Summary Background Data
Our publication of 60 consecutive CDH patients in 1999 showed that survival is significantly improved by limiting lung inflation pressures and eliminating hyperventilation.
Methods
We retrospectively reviewed 268 consecutive CDH patients, combining 208 new patients with the 60 previously reported. Management and ventilator strategy were highly consistent throughout.

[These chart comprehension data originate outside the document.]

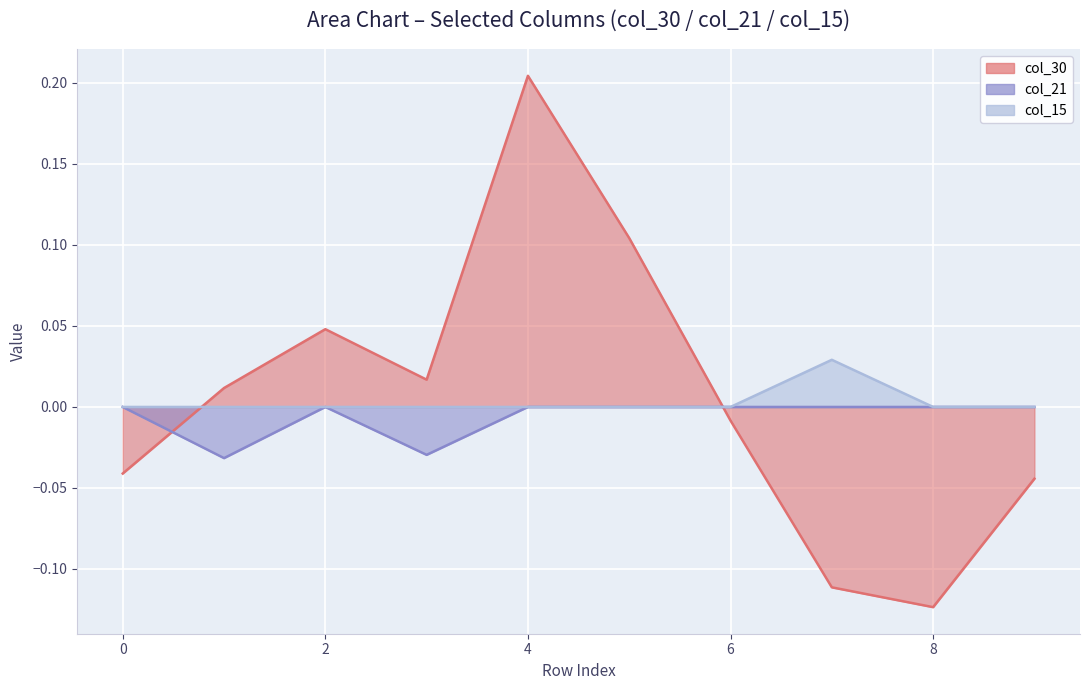

How many lines are shown in the chart?

3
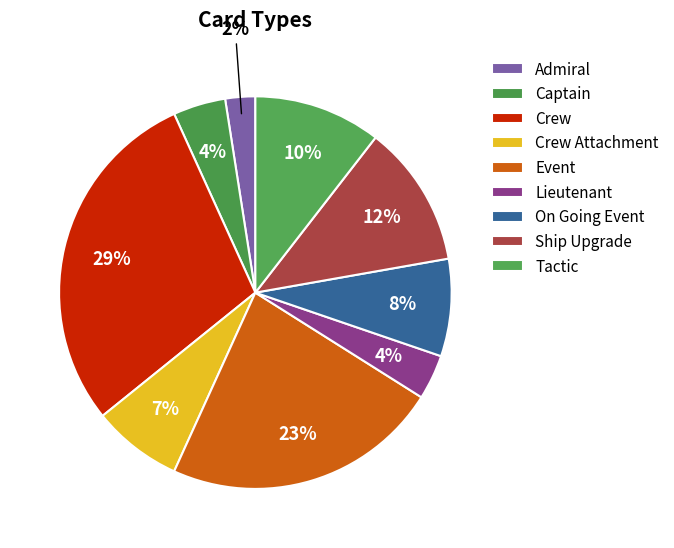

How many segments does this pie chart have?

9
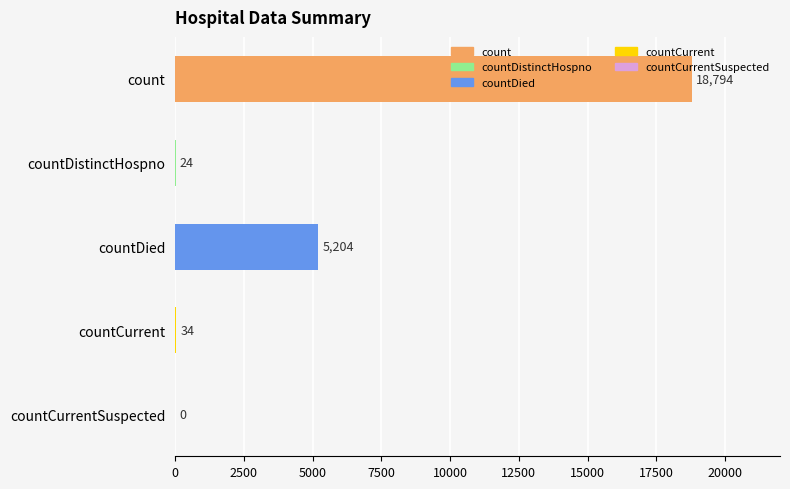

What is the greatest value displayed?

18794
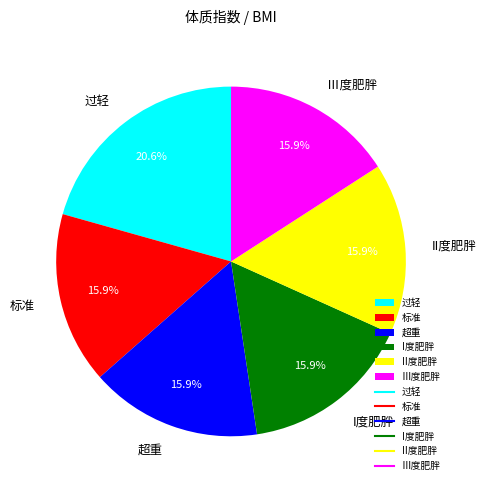

Is it true that II度肥胖 is 30% of the pie?

False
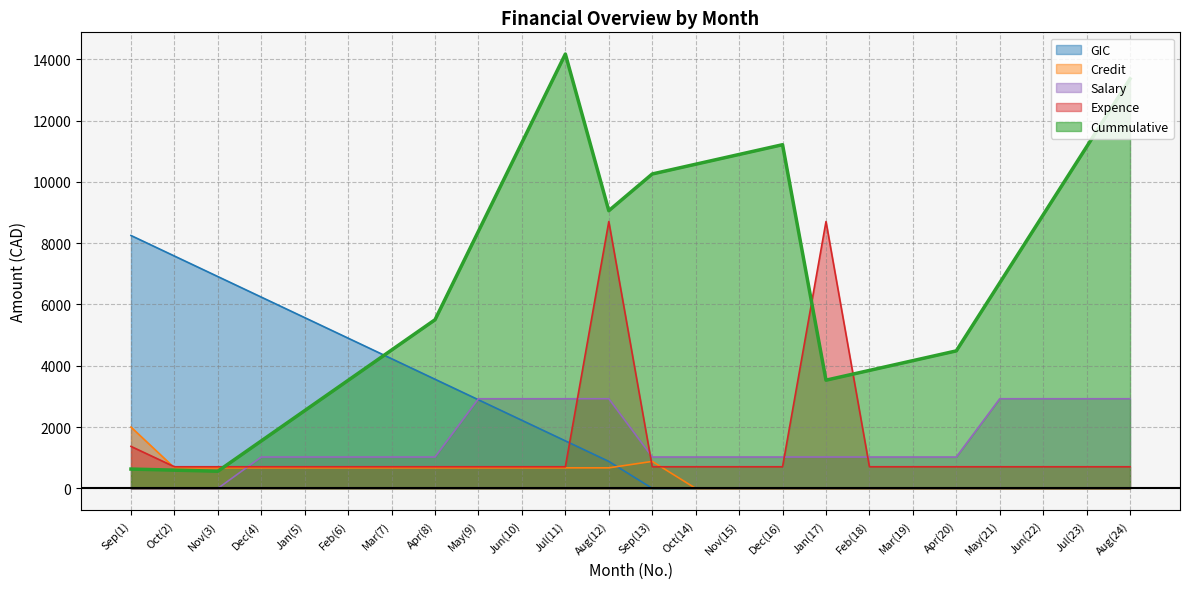

List the labels in order of Cummulative value, largest first.

Jul(11), Aug(24), Jun(10), Dec(16), Jul(23), Nov(15), Oct(14), Sep(13), Aug(12), Jun(22), May(9), May(21), Apr(8), Mar(7), Apr(20), Mar(19), Feb(18), Jan(17), Feb(6), Jan(5), Dec(4), Sep(1), Oct(2), Nov(3)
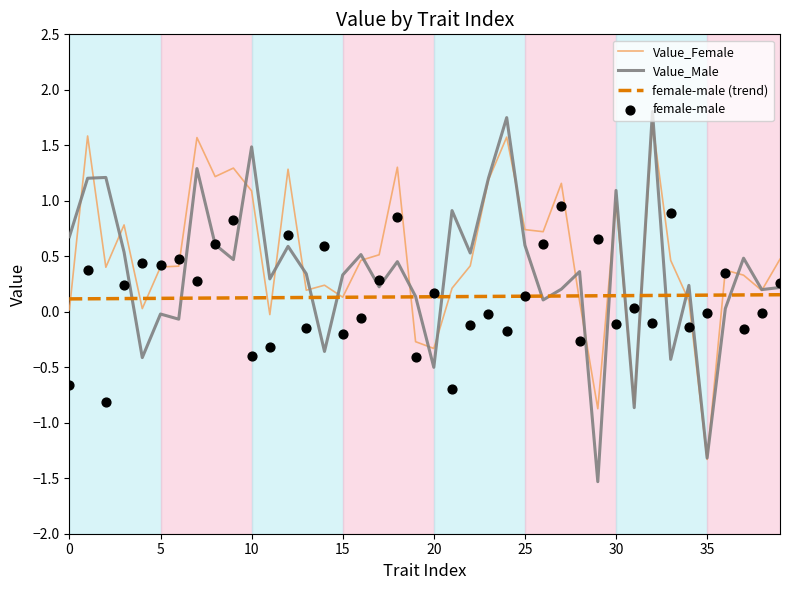

Which series contains the highest Y value?

Value_Male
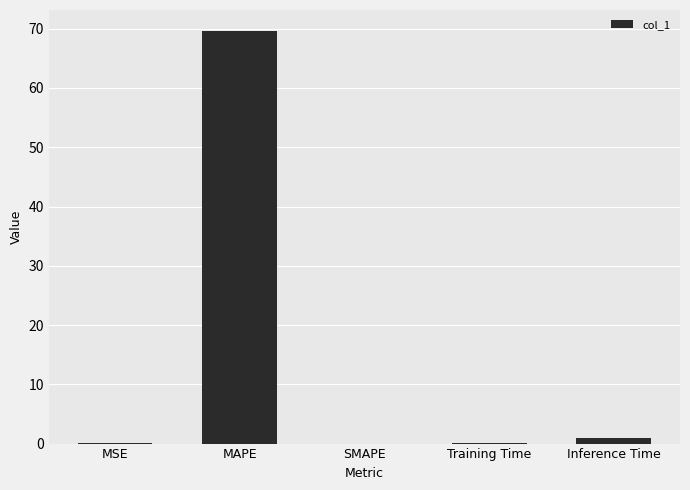

What is the average value?

14.2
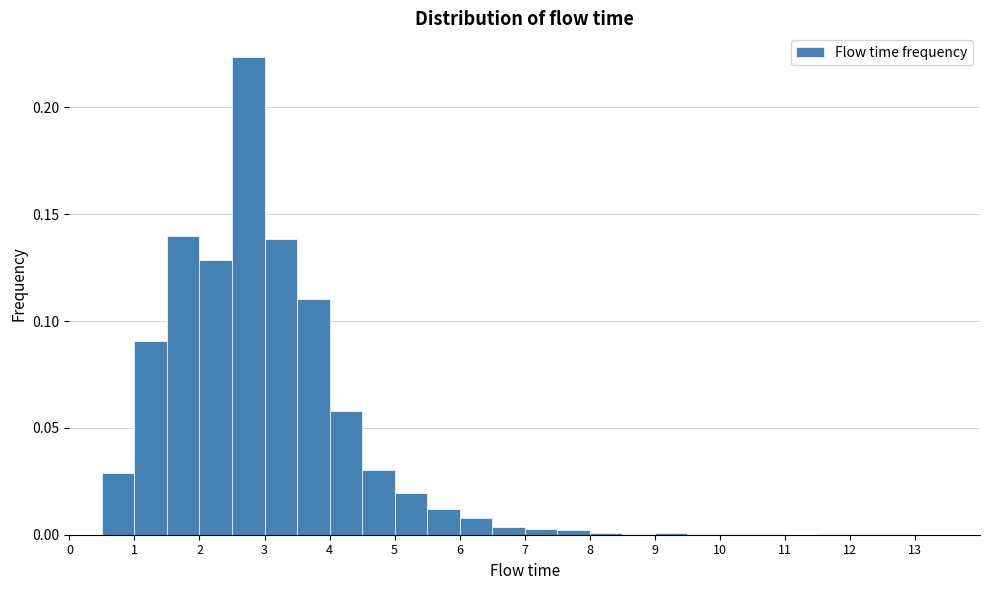

Reading left to right, list every bar in this chart as the range it spans on the x-axis followed by its height. The values are not printed on the chart, so give them approximately, as read against the axis.

0.0 to 0.5: 0
0.5 to 1.0: 0.030
1.0 to 1.5: 0.090
1.5 to 2.0: 0.140
2.0 to 2.5: 0.130
2.5 to 3.0: 0.225
3.0 to 3.5: 0.140
3.5 to 4.0: 0.110
4.0 to 4.5: 0.060
4.5 to 5.0: 0.030
5.0 to 5.5: 0.020
5.5 to 6.0: 0.010
6.0 to 6.5: 0.010
6.5 to 7.0: under 0.005
7.0 to 7.5: under 0.005
7.5 to 8.0: under 0.005
8.0 to 8.5: under 0.005
8.5 to 9.0: under 0.005
9.0 to 9.5: under 0.005
9.5 to 10.0: under 0.005
10.0 to 10.5: under 0.005
10.5 to 11.0: under 0.005
11.0 to 11.5: 0
11.5 to 12.0: under 0.005
12.0 to 12.5: under 0.005
12.5 to 13.0: under 0.005
13.0 to 13.5: 0
13.5 to 14.0: 0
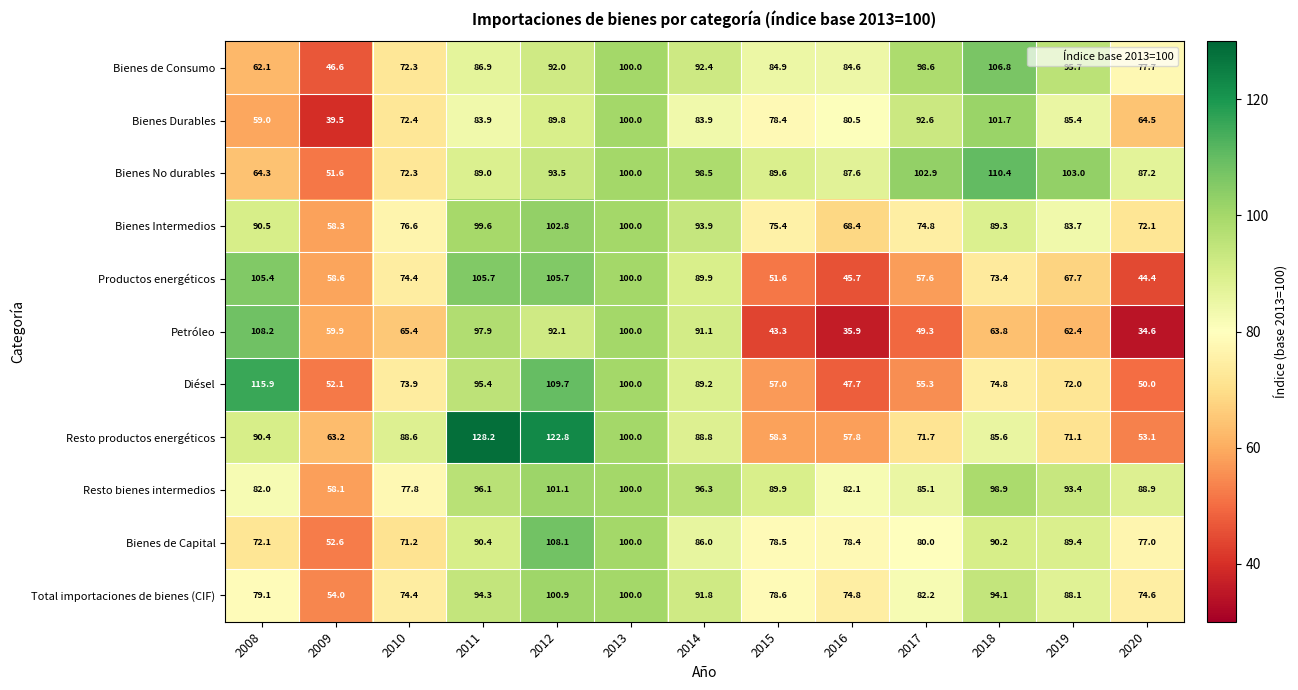

What is the average value of the Resto bienes intermedios series?

88.4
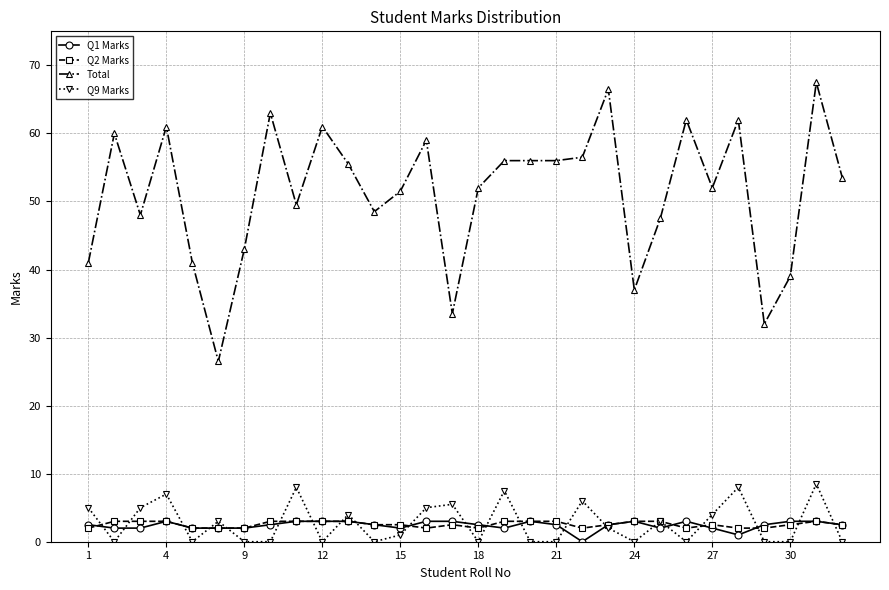

What is the maximum value for Total?

67.5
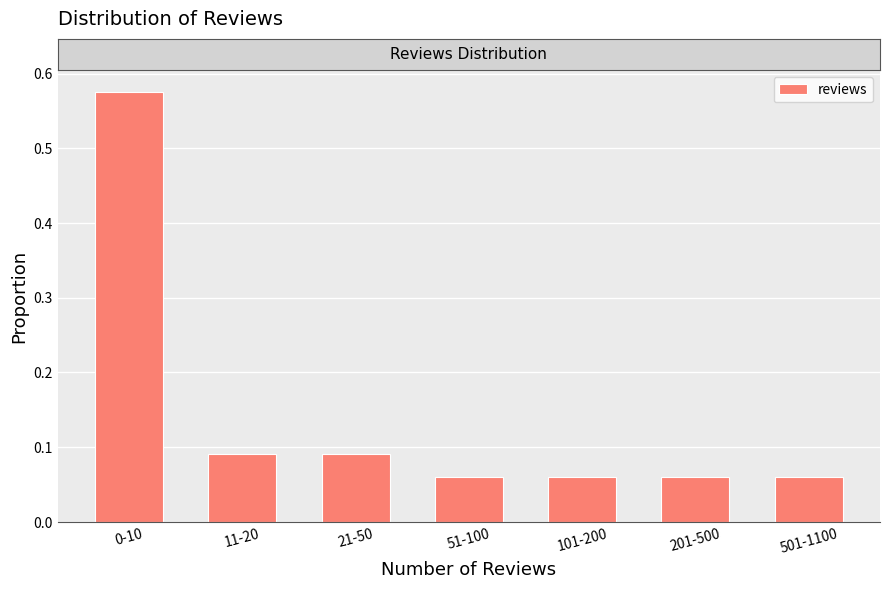

Which label corresponds to the largest value in the chart?

0-10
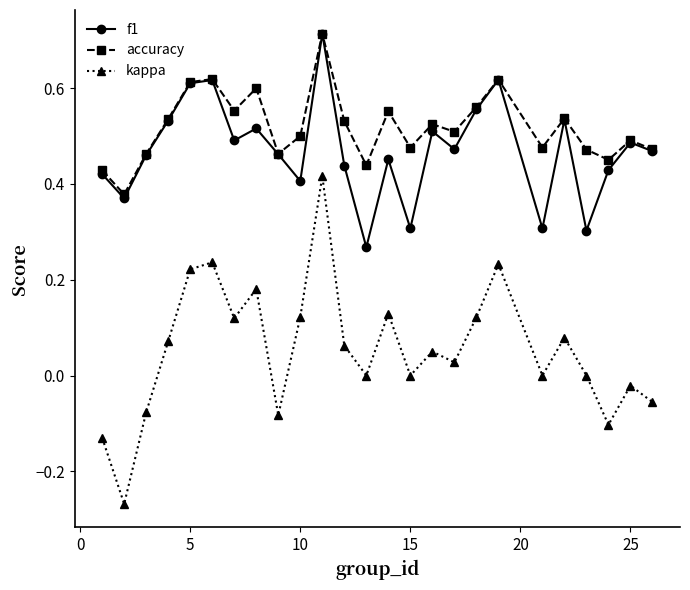

Which series has the largest range (max minus min)?

kappa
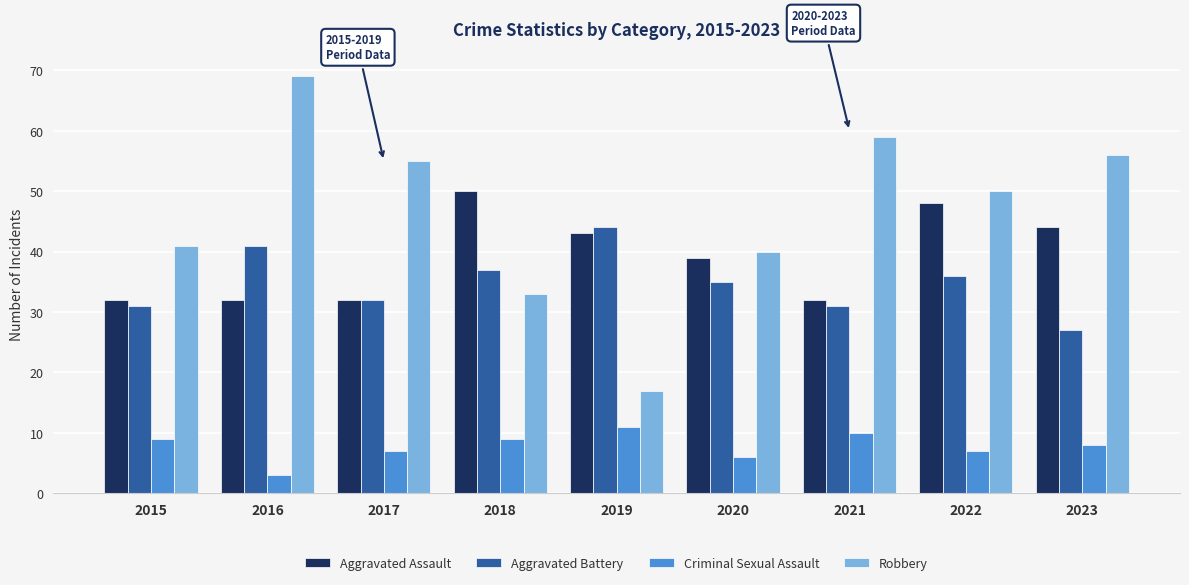

Which label corresponds to the largest value in the chart?

2016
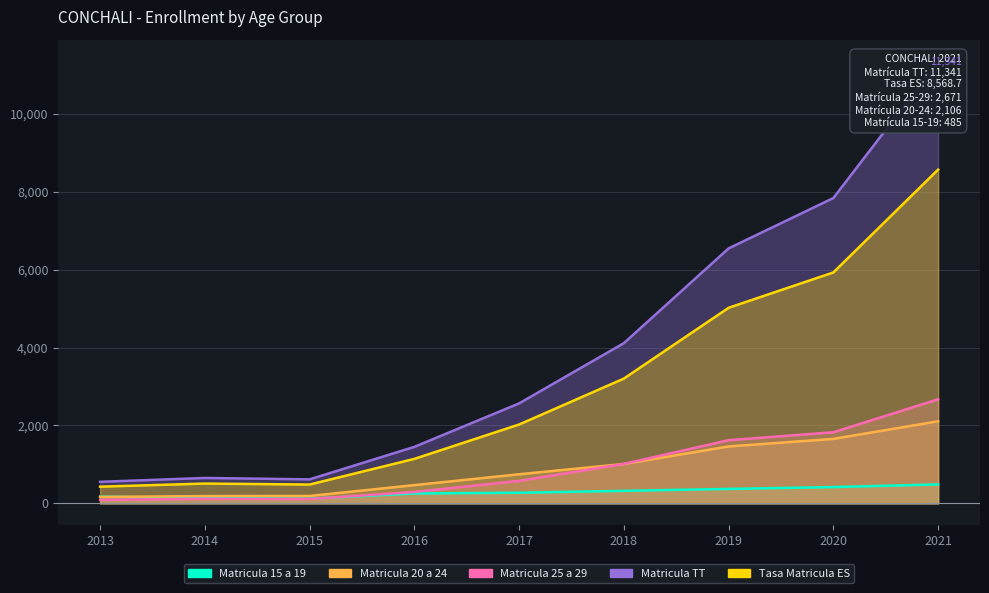

What are all the series names shown in the legend?

Matricula 15 a 19, Matricula 20 a 24, Matricula 25 a 29, Matricula TT, Tasa Matricula ES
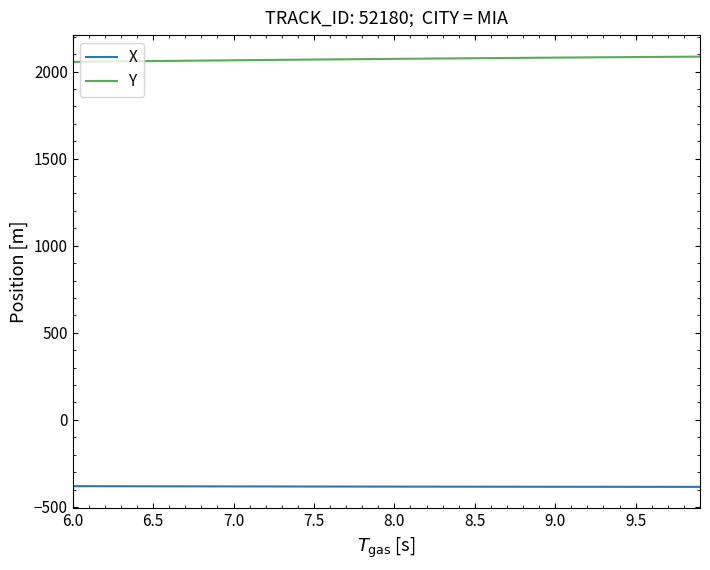

What is the smallest value displayed?

-384.7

Varying approaches to surgical timing were applied as the series matured.
Results
Patients with anatomically less-severe left liver-down CDH had significantly increased need for ECMO if repaired in the first 48 hours, while patients with more-severe left liver-up CDH survived at a higher rate when repair was performed before ECMO. Overall survival of 268 patients was 78%. For those without lethal associated anomalies, survival was 88%. Of these, 99% of left liver-down CDH survived, 91% of right CDH survived. and 76% of left liver-up CDH survived.
Conclusions
This study shows that patients with anatomically less severe CDH benefit from delayed surgery while patients with anatomically more severe CDH may benefit from a more aggressive surgical approach. These findings show that patients respond differently across the CDH anatomic severity spectrum, and lay the foundation for the development of risk specific treatment protocols for patients with CDH.